Followers

Monday, April 1, 2013

All You Need is Love. Seriously.


The Host
written by Stephanie Meyer & Andrew Niccol
directed by Andrew Niccol
Starring Saoirse Ronan, Diane Kruger, William Hurt and Max Irons
Rated PG-13
125 Minutes


 

After seeing “The Host,” I think I finally understand Stephanie Meyer.  She must be possessed by one of the alien life forms in this story.  The aliens, called Souls, inhabit human bodies and strip away anything resembling realistic human emotion.  While their ultimate goal is never quite clear, it makes for a story that is at least more interesting than “Twilight.”  But as Meyer’s M.O. goes, she forgoes the opportunity to flesh out compelling material in favor of sappy romance triangles and adolescent hormones.

Andrew Niccol is an excellent director and his best feature to date, “Gattaca,” is a modern sci-fi masterpiece.  He brings a similar visual panache to “The Host,” which has some truly glossy moments including vehicles that seem to be made of mirrors and a lot of inhabited human beings with the same ethereal blue eye color.  The Souls themselves are also pretty captivating, and Niccol takes at least two opportunities to focus on them while Antonio Pinto’s effective score accompanies.

The story has a lot of potential and Saoirse Ronan has a great deal to do with that.  For those that remember, she played the young Briony Tallis in “Atonement” and walked away with the movie.  Here she plays Melanie, and when the movie opens we find her fighting off a band of inhabited humans called Seekers.  After putting up a good fight, Melanie is captured and the Seekers imbed a Soul within her mind.  How they do this is pretty fun to watch, but disturbing if you think about it too long. 
The Soul that inhabits Melanie is called ‘Wanderer’ due to the fact that it has been on many planets before earth.  Wanderer’s job is to scan Melanie’s mind and deliver any information to the Seekers that may help them find remaining humans that they predictably dub “the resistance.”  Melanie, however, remains conscious within her body and fights with Wanderer for control of it.

With a strong visual palette and a halfway intriguing story, “The Host” starts off promising enough.  But poor Andrew Niccol is held back from really getting into the good stuff by a dud of a screenplay, which was co-written by Meyer herself.  So restricted and narrow is the story, Niccol could feasibly refer to Stephanie Meyer as “the ole’ ball and chain.”  Meyer has drafted a world with endless possibilities for dramatic tension and urgent conflict but instead chooses to again wallow in idealistic teen romance.  And the love triangle in this one is really bizarre – with two guys competing for the affections of two different female personalities but only one physical body.  Uh huh.

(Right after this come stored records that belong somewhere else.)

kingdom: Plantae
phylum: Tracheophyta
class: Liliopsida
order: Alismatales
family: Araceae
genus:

We never get a sense of what the Souls want, or even a backstory to explain why they came to earth at all.  And those pesky Seekers; try as they might, they can’t find Melanie/Wanderer once she runs off so they basically give up and go home so that the love story can play out in familiar fashion.  There’s another thing – Melanie and her Soul start to respect each other and become friends, and with infinite philosophies to discuss and things to learn from each other, they spend their time bickering about which boy the other one is allowed to kiss or not kiss.

I have no idea how much of this resembles the book it’s based on but really, who cares?  By now, Stephanie Meyer has proven herself to be a one-trick pony.  So caught up is she in her lovey-dovey fantasy land, she completely dilutes any sense of relevance in her own stories.  I have yet to see a couple in love that resembles anything close to an Edward/Bella or Melanie/Jared situation.  I know I am not the target audience for these things and clearly Meyer is earning her millions by pleasing her demographic; I just worry what she is teaching young ladies to expect from potential boyfriends.  That vampire guy watches you when you sleep and the guy in this one tries to kill you.  But like I said, it’s at least more interesting than “Twilight.”  So there you have it.